Give the number of lines in the entries below that contain "dass". Write nothing besides it.

• • • • •

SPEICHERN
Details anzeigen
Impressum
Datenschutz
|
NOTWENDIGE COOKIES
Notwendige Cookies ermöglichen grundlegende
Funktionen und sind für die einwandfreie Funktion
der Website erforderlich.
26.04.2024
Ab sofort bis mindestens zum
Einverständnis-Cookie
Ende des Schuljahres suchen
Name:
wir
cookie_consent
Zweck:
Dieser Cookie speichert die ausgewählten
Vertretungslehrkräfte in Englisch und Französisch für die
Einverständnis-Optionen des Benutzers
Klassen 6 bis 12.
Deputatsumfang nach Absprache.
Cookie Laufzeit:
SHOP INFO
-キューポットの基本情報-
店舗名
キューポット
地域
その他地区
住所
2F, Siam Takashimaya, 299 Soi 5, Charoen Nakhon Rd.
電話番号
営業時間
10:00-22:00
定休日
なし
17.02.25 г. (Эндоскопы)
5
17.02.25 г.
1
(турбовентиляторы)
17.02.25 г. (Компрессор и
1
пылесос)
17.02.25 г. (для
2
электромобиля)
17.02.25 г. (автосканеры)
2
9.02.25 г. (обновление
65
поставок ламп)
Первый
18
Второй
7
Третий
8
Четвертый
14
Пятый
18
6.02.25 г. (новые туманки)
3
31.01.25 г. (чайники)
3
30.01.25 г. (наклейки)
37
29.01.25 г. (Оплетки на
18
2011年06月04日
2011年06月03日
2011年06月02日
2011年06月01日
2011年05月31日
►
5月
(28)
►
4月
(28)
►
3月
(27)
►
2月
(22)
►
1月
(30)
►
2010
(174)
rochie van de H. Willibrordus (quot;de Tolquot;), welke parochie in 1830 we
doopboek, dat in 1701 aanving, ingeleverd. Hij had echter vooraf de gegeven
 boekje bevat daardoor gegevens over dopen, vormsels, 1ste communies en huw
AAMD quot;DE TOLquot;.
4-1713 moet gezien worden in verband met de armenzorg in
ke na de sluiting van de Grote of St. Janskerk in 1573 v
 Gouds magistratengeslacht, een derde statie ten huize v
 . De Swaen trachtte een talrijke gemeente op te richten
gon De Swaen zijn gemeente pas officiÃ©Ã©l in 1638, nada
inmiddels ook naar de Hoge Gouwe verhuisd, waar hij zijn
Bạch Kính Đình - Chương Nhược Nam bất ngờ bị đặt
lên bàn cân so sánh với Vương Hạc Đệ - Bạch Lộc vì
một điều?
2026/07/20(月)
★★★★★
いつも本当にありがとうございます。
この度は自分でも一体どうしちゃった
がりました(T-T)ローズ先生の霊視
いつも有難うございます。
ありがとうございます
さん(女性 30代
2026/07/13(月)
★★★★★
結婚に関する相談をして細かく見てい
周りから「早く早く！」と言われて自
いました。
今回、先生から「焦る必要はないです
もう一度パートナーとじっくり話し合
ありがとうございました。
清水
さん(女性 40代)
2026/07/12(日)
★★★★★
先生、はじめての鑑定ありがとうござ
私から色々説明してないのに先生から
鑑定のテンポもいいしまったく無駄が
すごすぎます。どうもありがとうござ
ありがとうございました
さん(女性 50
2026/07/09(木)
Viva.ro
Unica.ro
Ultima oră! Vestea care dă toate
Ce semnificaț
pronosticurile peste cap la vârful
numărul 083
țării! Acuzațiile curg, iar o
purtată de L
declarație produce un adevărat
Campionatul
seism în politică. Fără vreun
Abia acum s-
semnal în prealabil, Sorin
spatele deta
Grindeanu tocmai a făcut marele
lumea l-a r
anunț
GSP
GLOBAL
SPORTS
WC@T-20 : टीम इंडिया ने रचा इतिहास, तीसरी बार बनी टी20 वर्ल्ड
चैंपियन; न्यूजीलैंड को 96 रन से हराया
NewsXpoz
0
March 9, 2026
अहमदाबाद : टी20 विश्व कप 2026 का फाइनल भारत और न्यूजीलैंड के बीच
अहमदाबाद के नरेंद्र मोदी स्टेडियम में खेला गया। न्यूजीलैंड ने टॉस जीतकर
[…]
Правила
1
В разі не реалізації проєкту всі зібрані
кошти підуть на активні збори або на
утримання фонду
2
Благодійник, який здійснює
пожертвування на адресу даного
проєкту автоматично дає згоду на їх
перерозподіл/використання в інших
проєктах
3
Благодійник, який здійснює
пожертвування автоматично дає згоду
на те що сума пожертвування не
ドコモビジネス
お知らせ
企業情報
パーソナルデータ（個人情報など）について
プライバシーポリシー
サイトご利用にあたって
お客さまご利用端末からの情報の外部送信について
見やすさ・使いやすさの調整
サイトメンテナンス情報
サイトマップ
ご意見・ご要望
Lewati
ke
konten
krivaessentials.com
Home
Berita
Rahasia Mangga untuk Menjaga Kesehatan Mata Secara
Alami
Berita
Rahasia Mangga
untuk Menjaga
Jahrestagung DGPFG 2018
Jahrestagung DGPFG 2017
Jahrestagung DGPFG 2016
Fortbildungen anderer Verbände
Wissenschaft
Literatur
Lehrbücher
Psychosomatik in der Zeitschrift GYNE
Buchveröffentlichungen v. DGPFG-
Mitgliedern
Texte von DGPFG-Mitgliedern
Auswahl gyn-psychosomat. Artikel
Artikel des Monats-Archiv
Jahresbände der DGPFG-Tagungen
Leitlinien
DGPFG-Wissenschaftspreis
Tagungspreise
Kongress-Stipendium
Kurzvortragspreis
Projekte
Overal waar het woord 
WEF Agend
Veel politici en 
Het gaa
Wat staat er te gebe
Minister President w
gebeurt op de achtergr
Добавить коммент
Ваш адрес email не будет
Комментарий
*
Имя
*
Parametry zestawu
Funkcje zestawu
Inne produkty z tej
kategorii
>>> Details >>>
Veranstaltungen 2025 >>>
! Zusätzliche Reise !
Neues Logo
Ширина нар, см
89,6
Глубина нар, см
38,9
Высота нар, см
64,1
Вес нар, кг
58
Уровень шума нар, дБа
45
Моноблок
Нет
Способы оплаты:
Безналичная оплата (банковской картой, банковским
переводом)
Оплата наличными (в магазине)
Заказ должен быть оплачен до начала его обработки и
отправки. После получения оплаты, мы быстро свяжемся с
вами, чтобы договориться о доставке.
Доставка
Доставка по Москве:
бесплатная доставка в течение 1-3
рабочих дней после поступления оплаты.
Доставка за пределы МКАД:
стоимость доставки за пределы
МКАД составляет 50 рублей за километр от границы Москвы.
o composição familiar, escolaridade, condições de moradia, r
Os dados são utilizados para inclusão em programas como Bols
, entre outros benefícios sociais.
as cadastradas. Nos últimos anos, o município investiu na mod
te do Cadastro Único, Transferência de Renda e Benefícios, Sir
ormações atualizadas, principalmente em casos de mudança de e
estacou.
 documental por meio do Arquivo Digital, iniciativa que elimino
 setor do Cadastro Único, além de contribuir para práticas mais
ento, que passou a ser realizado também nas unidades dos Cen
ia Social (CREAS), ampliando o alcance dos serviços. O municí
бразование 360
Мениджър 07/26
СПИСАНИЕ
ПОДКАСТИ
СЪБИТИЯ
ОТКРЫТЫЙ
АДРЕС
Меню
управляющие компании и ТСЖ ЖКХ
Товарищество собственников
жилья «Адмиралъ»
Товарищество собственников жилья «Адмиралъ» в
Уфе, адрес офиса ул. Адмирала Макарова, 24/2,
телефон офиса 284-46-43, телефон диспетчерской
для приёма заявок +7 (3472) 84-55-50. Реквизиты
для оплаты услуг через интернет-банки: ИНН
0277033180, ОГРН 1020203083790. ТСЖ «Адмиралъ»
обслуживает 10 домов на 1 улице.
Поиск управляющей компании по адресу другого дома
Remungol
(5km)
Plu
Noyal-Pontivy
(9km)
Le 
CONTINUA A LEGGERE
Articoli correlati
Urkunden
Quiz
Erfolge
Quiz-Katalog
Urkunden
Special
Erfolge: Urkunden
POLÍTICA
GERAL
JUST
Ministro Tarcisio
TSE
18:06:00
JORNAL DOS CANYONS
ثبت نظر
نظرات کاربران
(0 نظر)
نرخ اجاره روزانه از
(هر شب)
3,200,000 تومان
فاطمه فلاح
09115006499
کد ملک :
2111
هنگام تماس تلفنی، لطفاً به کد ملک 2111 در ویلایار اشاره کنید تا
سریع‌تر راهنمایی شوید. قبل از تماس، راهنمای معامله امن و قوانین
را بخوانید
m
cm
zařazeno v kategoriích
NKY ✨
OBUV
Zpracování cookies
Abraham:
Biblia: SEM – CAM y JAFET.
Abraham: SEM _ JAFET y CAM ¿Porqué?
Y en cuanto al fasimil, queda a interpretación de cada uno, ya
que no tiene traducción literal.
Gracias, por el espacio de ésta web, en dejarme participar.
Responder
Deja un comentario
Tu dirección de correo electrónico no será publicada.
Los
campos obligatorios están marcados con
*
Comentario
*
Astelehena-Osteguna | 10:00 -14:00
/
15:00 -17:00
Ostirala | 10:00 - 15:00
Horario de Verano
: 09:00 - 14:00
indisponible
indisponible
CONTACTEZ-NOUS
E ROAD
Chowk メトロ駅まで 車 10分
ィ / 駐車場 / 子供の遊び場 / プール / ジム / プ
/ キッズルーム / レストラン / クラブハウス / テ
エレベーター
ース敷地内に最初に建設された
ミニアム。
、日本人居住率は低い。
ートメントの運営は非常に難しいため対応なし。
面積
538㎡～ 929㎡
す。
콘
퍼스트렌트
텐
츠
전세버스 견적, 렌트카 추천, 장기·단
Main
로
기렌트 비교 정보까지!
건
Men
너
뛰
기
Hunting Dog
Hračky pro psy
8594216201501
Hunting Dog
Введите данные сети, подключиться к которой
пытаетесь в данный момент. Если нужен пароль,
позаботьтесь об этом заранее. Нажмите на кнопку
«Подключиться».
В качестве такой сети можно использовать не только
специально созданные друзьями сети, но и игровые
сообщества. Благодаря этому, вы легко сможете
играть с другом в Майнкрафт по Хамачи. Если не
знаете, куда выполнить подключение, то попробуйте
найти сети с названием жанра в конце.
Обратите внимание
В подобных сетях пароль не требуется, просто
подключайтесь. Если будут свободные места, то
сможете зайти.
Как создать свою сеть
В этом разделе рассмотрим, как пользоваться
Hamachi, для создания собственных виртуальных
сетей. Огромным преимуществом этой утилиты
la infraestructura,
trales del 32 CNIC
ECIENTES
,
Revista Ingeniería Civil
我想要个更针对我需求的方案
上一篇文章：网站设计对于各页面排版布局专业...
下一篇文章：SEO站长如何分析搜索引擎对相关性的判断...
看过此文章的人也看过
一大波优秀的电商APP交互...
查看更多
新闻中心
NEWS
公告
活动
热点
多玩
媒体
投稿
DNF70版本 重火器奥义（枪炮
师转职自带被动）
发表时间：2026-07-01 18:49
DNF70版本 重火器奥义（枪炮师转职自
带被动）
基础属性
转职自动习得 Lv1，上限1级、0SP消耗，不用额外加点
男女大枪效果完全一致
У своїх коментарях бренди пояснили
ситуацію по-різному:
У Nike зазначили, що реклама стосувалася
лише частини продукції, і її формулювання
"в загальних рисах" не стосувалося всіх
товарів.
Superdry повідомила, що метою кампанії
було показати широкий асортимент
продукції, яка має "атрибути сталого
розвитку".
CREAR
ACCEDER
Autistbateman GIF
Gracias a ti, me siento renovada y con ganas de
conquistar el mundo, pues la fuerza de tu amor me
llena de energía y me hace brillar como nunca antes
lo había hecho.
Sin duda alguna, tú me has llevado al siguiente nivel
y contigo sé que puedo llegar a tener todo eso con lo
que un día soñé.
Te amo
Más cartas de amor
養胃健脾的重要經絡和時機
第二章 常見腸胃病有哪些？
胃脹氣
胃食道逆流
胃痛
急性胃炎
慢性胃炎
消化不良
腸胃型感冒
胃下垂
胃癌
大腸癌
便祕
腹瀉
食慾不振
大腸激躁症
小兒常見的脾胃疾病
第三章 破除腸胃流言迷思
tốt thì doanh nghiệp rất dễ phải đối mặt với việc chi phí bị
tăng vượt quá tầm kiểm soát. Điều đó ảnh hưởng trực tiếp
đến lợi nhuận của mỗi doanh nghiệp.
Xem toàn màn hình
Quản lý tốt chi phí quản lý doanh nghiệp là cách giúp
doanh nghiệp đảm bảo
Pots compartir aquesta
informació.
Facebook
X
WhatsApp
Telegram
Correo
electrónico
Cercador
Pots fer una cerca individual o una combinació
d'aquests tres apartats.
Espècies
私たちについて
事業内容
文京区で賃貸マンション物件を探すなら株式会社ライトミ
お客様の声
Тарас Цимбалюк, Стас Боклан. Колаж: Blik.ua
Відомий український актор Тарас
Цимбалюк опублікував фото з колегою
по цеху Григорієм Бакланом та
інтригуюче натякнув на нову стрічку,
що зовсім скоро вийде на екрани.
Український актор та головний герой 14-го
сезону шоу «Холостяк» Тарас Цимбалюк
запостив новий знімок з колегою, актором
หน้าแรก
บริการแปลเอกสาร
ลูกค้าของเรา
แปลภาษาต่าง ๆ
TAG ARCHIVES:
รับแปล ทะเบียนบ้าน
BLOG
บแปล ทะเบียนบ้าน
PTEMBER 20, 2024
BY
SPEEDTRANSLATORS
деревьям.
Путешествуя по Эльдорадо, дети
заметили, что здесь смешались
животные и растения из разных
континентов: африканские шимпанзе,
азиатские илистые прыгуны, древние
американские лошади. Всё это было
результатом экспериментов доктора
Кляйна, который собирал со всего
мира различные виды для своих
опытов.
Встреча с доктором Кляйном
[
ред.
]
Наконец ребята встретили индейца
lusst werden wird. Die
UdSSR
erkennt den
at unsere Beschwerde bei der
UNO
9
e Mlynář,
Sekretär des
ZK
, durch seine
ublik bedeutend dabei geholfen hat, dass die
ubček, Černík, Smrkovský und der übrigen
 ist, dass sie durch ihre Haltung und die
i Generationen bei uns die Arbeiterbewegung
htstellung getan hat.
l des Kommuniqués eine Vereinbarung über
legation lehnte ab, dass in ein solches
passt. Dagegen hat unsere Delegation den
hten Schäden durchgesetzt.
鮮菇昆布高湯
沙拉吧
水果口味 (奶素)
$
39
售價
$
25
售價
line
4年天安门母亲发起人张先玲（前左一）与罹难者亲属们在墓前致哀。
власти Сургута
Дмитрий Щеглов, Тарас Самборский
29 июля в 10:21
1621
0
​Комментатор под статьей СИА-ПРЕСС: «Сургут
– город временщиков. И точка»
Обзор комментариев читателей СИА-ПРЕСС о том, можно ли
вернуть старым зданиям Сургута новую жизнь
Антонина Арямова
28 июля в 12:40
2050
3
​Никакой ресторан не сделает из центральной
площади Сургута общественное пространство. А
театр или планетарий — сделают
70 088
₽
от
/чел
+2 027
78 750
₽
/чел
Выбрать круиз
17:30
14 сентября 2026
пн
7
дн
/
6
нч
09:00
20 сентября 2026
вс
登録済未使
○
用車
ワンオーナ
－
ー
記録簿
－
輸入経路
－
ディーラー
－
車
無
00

• • • • •

ANSWER SPACE |
3